▸ EXERCISE OBJECTIVE:
Could you transcribe every record below exactly, leaving out any pictures?

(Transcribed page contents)
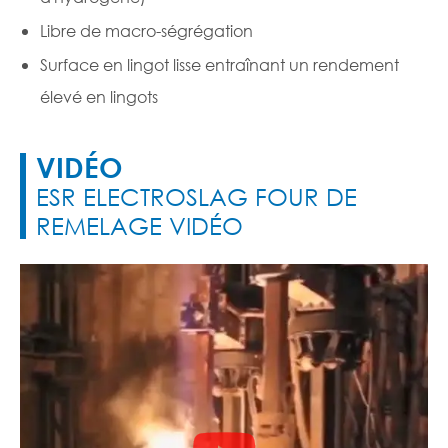
Libre de macro-ségrégation
Surface en lingot lisse entraînant un rendement
élevé en lingots
VIDÉO
ESR ELECTROSLAG FOUR DE
REMELAGE VIDÉO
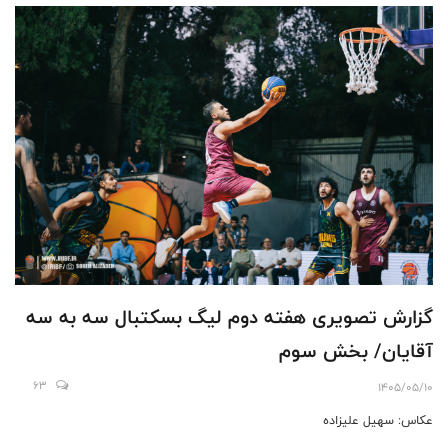
گزارش تصویری هفته دوم لیگ بسکتبال سه به سه
آقایان/ بخش سوم
63
1405/05/10
عکاس: سهیل علیزاده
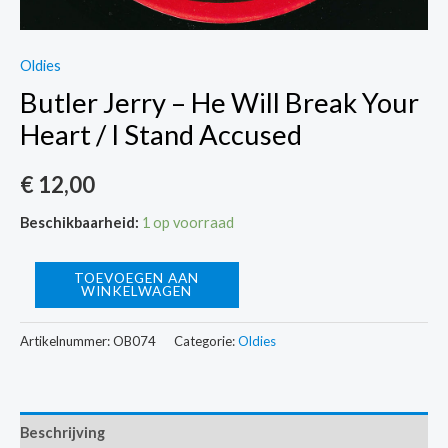
Oldies
Butler Jerry – He Will Break Your
Heart / I Stand Accused
€
12,00
Beschikbaarheid:
1 op voorraad
Butler
TOEVOEGEN AAN
WINKELWAGEN
Jerry
-
Artikelnummer:
OB074
Categorie:
Oldies
He
Will
Break
Beschrijving
Your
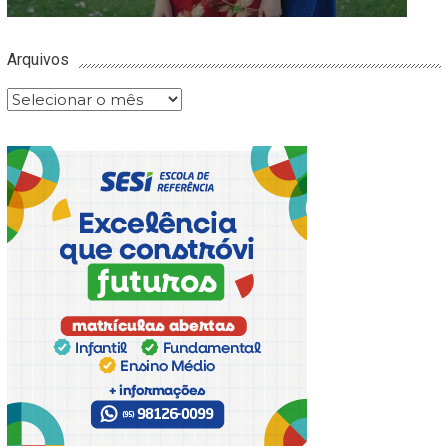
Arquivos
Arquivos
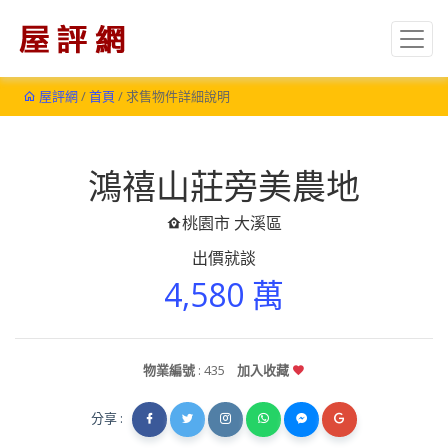
屋評網
/
首頁
/ 求售物件詳細說明
鴻禧山莊旁美農地
桃園市 大溪區
出價就談
4,580 萬
物業編號
: 435
加入收藏
分享 :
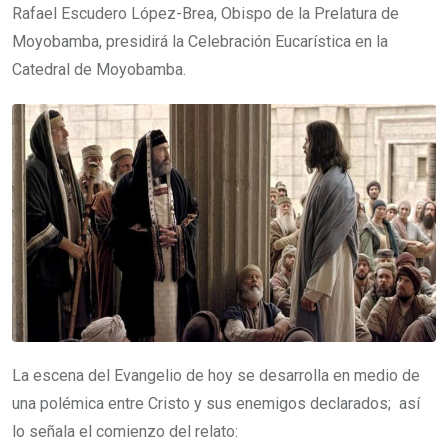
Rafael Escudero López-Brea, Obispo de la Prelatura de
Moyobamba, presidirá la Celebración Eucarística en la
Catedral de Moyobamba.
La escena del Evangelio de hoy se desarrolla en medio de
una polémica entre Cristo y sus enemigos declarados; así
lo señala el comienzo del relato:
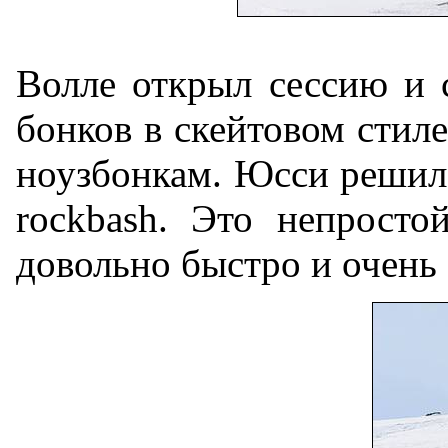
Волле открыл сессию и с
бонков в скейтовом стиле
ноузбонкам. Юсси решил с
rockbash. Это непросто
довольно быстро и очень 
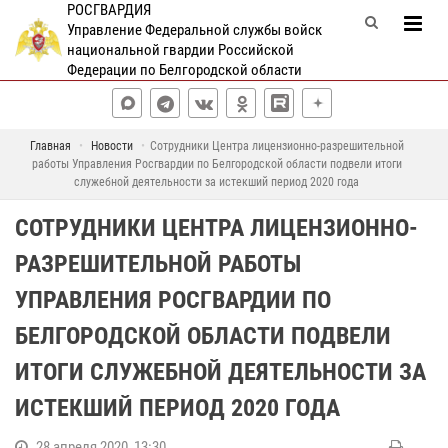
РОСГВАРДИЯ
Управление Федеральной службы войск
национальной гвардии Российской
Федерации по Белгородской области
Главная
Новости
Сотрудники Центра лицензионно-разрешительной
работы Управления Росгвардии по Белгородской области подвели итоги
служебной деятельности за истекший период 2020 года
СОТРУДНИКИ ЦЕНТРА ЛИЦЕНЗИОННО-
РАЗРЕШИТЕЛЬНОЙ РАБОТЫ
УПРАВЛЕНИЯ РОСГВАРДИИ ПО
БЕЛГОРОДСКОЙ ОБЛАСТИ ПОДВЕЛИ
ИТОГИ СЛУЖЕБНОЙ ДЕЯТЕЛЬНОСТИ ЗА
ИСТЕКШИЙ ПЕРИОД 2020 ГОДА
28 апреля 2020, 13:30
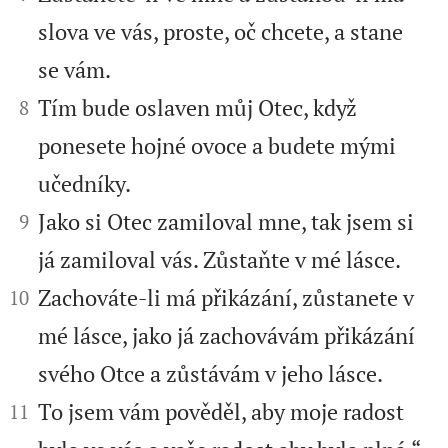
slova ve vás, proste, oč chcete, a stane
se vám.


Tím bude oslaven můj Otec, když
8
ponesete hojné ovoce a budete mými
učedníky.


Jako si Otec zamiloval mne, tak jsem si
9
já zamiloval vás. Zůstaňte v mé lásce.


Zachováte-li má přikázání, zůstanete v
10
mé lásce, jako já zachovávám přikázání
svého Otce a zůstávám v jeho lásce.


To jsem vám pověděl, aby moje radost
11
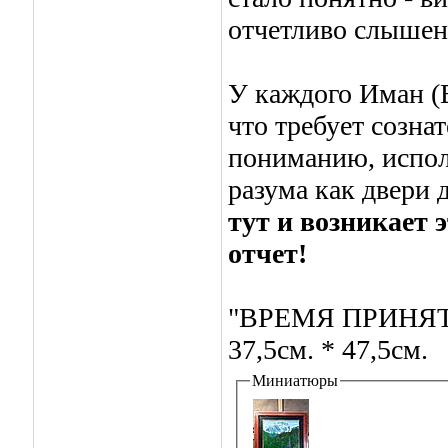
отчетливо слышен
У каждого Иман (
что требует созн
пониманию, испо
разума как двери 
тут и возникает 
отчет!
"ВРЕМЯ ПРИНЯТИ
37,5см. * 47,5см.
Миниатюры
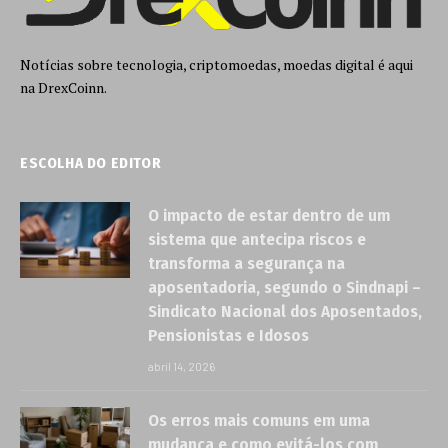
Notícias sobre tecnologia, criptomoedas, moedas digital é aqui
na DrexCoinn.
ESCOLHA DO EDITOR
O impacto de estar dentro de um
sistema que antecipa riscos e
transforma a segurança na
aposentadoria, segundo o Sindnapi –
Sindicato Nacional dos Aposentados,
Pensionistas e Idosos
abril 14, 2026
Os erros mais comuns em uma
mudança e como evitá-los com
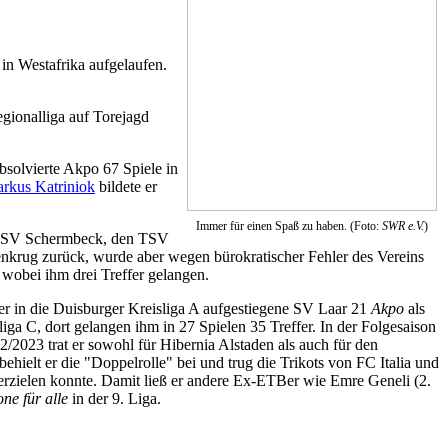
in Westafrika aufgelaufen.
gionalliga auf Torejagd
bsolvierte Akpo 67 Spiele in
rkus Katriniok
bildete er
Immer für einen Spaß zu haben. (Foto:
SWR e.V.
)
n SV Schermbeck, den TSV
enkrug zurück, wurde aber wegen bürokratischer Fehler des Vereins
, wobei ihm drei Treffer gelangen.
r in die Duisburger Kreisliga A aufgestiegene SV Laar 21
Akpo
als
liga C, dort gelangen ihm in 27 Spielen 35 Treffer. In der Folgesaison
2/2023 trat er sowohl für Hibernia Alstaden als auch für den
hielt er die "Doppelrolle" bei und trug die Trikots von FC Italia und
 erzielen konnte. Damit ließ er andere Ex-ETBer wie Emre Geneli (2.
ne für alle
in der 9. Liga.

▸ RESULT OF THIS TASK:
Libre de macro-ségrégation
Surface en lingot lisse entraînant un rendement
élevé en lingots
VIDÉO
ESR ELECTROSLAG FOUR DE
REMELAGE VIDÉO
گزارش تصویری هفته دوم لیگ بسکتبال سه به سه
آقایان/ بخش سوم
63
1405/05/10
عکاس: سهیل علیزاده
Oldies
Butler Jerry – He Will Break Your
Heart / I Stand Accused
€
12,00
Beschikbaarheid:
1 op voorraad
Butler
TOEVOEGEN AAN
WINKELWAGEN
Jerry
-
Artikelnummer:
OB074
Categorie:
Oldies
He
Will
Break
Beschrijving
Your
Arquivos
Arquivos
屋評網
/
首頁
/ 求售物件詳細說明
鴻禧山莊旁美農地
桃園市 大溪區
出價就談
4,580 萬
物業編號
: 435
加入收藏
分享 :
Rafael Escudero López-Brea, Obispo de la Prelatura de
Moyobamba, presidirá la Celebración Eucarística en la
Catedral de Moyobamba.
La escena del Evangelio de hoy se desarrolla en medio de
una polémica entre Cristo y sus enemigos declarados; así
lo señala el comienzo del relato:
Волле открыл сессию и с
бонков в скейтовом стиле
ноузбонкам. Юсси решил с
rockbash. Это непросто
довольно быстро и очень 
РОСГВАРДИЯ
Управление Федеральной службы войск
национальной гвардии Российской
Федерации по Белгородской области
Главная
Новости
Сотрудники Центра лицензионно-разрешительной
работы Управления Росгвардии по Белгородской области подвели итоги
служебной деятельности за истекший период 2020 года
СОТРУДНИКИ ЦЕНТРА ЛИЦЕНЗИОННО-
РАЗРЕШИТЕЛЬНОЙ РАБОТЫ
УПРАВЛЕНИЯ РОСГВАРДИИ ПО
БЕЛГОРОДСКОЙ ОБЛАСТИ ПОДВЕЛИ
ИТОГИ СЛУЖЕБНОЙ ДЕЯТЕЛЬНОСТИ ЗА
ИСТЕКШИЙ ПЕРИОД 2020 ГОДА
28 апреля 2020, 13:30
slova ve vás, proste, oč chcete, a stane
se vám.


Tím bude oslaven můj Otec, když
8
ponesete hojné ovoce a budete mými
učedníky.


Jako si Otec zamiloval mne, tak jsem si
9
já zamiloval vás. Zůstaňte v mé lásce.


Zachováte-li má přikázání, zůstanete v
10
mé lásce, jako já zachovávám přikázání
svého Otce a zůstávám v jeho lásce.


To jsem vám pověděl, aby moje radost
11
отчетливо слышен
У каждого Иман (
что требует созн
пониманию, испо
разума как двери 
тут и возникает 
отчет!
"ВРЕМЯ ПРИНЯТИ
37,5см. * 47,5см.
Миниатюры
Notícias sobre tecnologia, criptomoedas, moedas digital é aqui
na DrexCoinn.
ESCOLHA DO EDITOR
O impacto de estar dentro de um
sistema que antecipa riscos e
transforma a segurança na
aposentadoria, segundo o Sindnapi –
Sindicato Nacional dos Aposentados,
Pensionistas e Idosos
abril 14, 2026
Os erros mais comuns em uma
mudança e como evitá-los com
in Westafrika aufgelaufen.
gionalliga auf Torejagd
bsolvierte Akpo 67 Spiele in
rkus Katriniok
bildete er
Immer für einen Spaß zu haben. (Foto:
SWR e.V.
)
n SV Schermbeck, den TSV
enkrug zurück, wurde aber wegen bürokratischer Fehler des Vereins
, wobei ihm drei Treffer gelangen.
r in die Duisburger Kreisliga A aufgestiegene SV Laar 21
Akpo
als
liga C, dort gelangen ihm in 27 Spielen 35 Treffer. In der Folgesaison
2/2023 trat er sowohl für Hibernia Alstaden als auch für den
hielt er die "Doppelrolle" bei und trug die Trikots von FC Italia und
 erzielen konnte. Damit ließ er andere Ex-ETBer wie Emre Geneli (2.
ne für alle
in der 9. Liga.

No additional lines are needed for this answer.